Section of Allergy and Immunology, Department of Pediatrics, Children's Hospital Colorado, University of Colorado Denver School of Medicine, Aurora, Colo.
Food Allergy Center, Departments of Pediatrics and Medicine, Massachusetts General Hospital, Boston, Mass.
J Allergy Clin Immunol. 2020 Oct;146(4):863-874. doi: 10.1016/j.jaci.2020.06.028. Epub 2020 Jul 10.
The PEPITES (Peanut EPIT Efficacy and Safety) trial, a 12-month randomized controlled study of children with peanut allergy and 4 to 11 years old, previously reported the safety and efficacy of epicutaneous immunotherapy (EPIT) for peanut allergy (250 μg, daily epicutaneous peanut protein; DBV712 250 μg).

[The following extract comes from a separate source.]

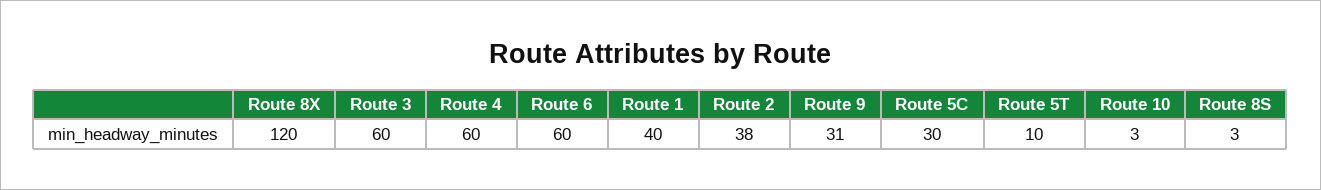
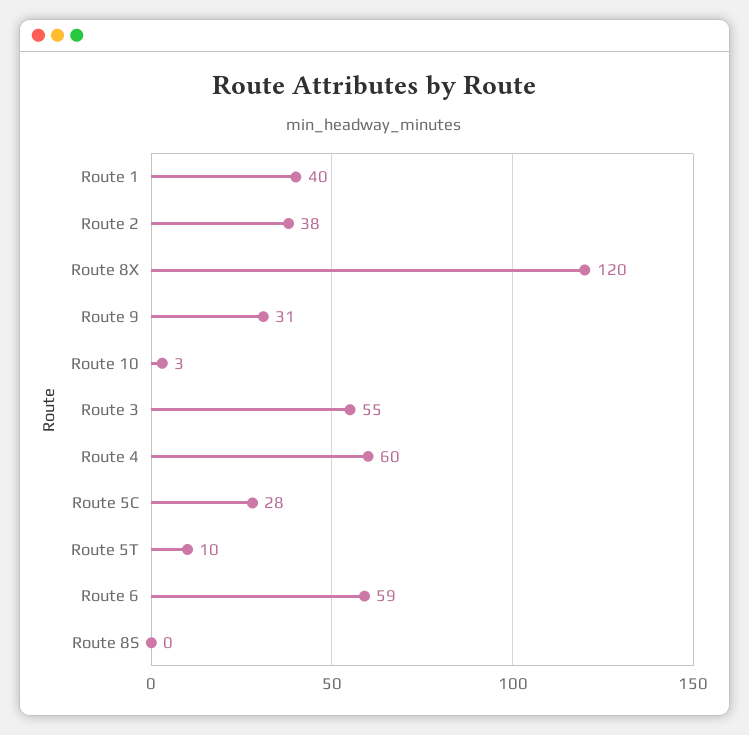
Route 3: 60 -> 55
Route 6: 60 -> 59
Route 5C: 30 -> 28
Route 8S: 3 -> 0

We sought to assess interim safety and efficacy of an additional 2 years of EPIT from the ongoing (5-year treatment) PEOPLE (PEPITES Open-Label Extension) study.
Subjects who completed PEPITES were offered enrollment in PEOPLE. Following an additional 2 years of daily DBV712 250 μg, subjects who had received DBV712 250 μg in PEPITES underwent month-36 double-blind, placebo-controlled food challenge with an optional month-38 sustained unresponsiveness assessment.
Of 213 eligible subjects who had received DBV712 250 μg in PEPITES, 198 (93%) entered PEOPLE, of whom 141 (71%) had assessable double-blind, placebo-controlled food challenge at month 36. At month 36, 51.8% of subjects (73 of 141) reached an eliciting dose of ≥1000 mg, compared with 40.4% (57 of 141) at month 12; 75.9% (107 of 141) demonstrated increased eliciting dose compared with baseline; and 13.5% (19 of 141) tolerated the full double-blind, placebo-controlled food challenge of 5444 mg. Median cumulative reactive dose increased from 144 to 944 mg. Eighteen subjects underwent an optional sustained unresponsiveness assessment; 14 of those (77.8%) maintained an eliciting dose of ≥1000 mg at month 38. Local patch-site skin reactions were common but decreased over time. There was no treatment-related epinephrine use in years 2 or 3. Compliance was high (96.9%), and withdrawals due to treatment-related adverse events were low (1%).
These results demonstrate that daily EPIT treatment for peanut allergy beyond 1 year leads to continued response from a well-tolerated, simple-to-use regimen.
PEPITES(花生 EPIT 疗效和安全性)试验是一项为期 12 个月的随机对照研究,入组年龄为 4 至 11 岁的花生过敏儿童,此前报道了每日经皮免疫治疗(EPIT)治疗花生过敏(250μg,每日经皮花生蛋白;DBV712 250μg)的安全性和有效性。
我们旨在评估正在进行的(5 年治疗)PEOPLE(PEPITES 开放标签扩展)研究中 EPIT 额外 2 年的中期安全性和有效性。
完成 PEPITES 的受试者被纳入 PEOPLE。在接受额外 2 年的每日 DBV712 250μg 治疗后,在 PEPITES 中接受 DBV712 250μg 治疗的受试者接受了第 36 个月的双盲、安慰剂对照食物挑战,并可选地进行了第 38 个月的持续无反应评估。
在 213 名符合条件的接受 PEPITES 中 DBV712 250μg 治疗的受试者中,有 198 名(93%)进入 PEOPLE,其中 141 名(71%)在第 36 个月可进行双盲、安慰剂对照食物挑战。在第 36 个月时,51.8%(73/141)的受试者达到了≥1000mg 的激发剂量,而在第 12 个月时为 40.4%(57/141);75.9%(107/141)与基线相比,激发剂量增加;13.5%(19/141)耐受了 5444mg 的完整双盲、安慰剂对照食物挑战。累积反应剂量中位数从 144mg 增加到 944mg。18 名受试者进行了可选的持续无反应评估;其中 14 名(77.8%)在第 38 个月时保持了≥1000mg 的激发剂量。局部贴片部位皮肤反应常见,但随时间推移而减少。在第 2 年和第 3 年没有与治疗相关的肾上腺素使用。依从性很高(96.9%),因治疗相关不良事件导致的停药率很低(1%)。
这些结果表明,花生过敏的 EPIT 治疗持续 1 年以上可导致可耐受、使用简便的方案继续产生反应。